Collected data:
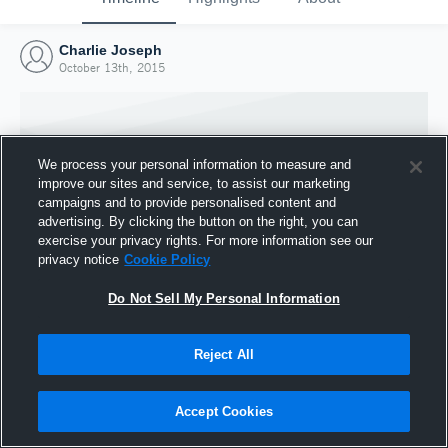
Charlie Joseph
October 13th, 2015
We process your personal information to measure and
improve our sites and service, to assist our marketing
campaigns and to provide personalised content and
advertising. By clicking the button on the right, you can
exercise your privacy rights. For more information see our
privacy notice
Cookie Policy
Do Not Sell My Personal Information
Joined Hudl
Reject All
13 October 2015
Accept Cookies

= Problem =
Copy every record exactly, dropping the images.

= Solution below =
Charlie Joseph
October 13th, 2015
We process your personal information to measure and
improve our sites and service, to assist our marketing
campaigns and to provide personalised content and
advertising. By clicking the button on the right, you can
exercise your privacy rights. For more information see our
privacy notice
Cookie Policy
Do Not Sell My Personal Information
Joined Hudl
Reject All
13 October 2015
Accept Cookies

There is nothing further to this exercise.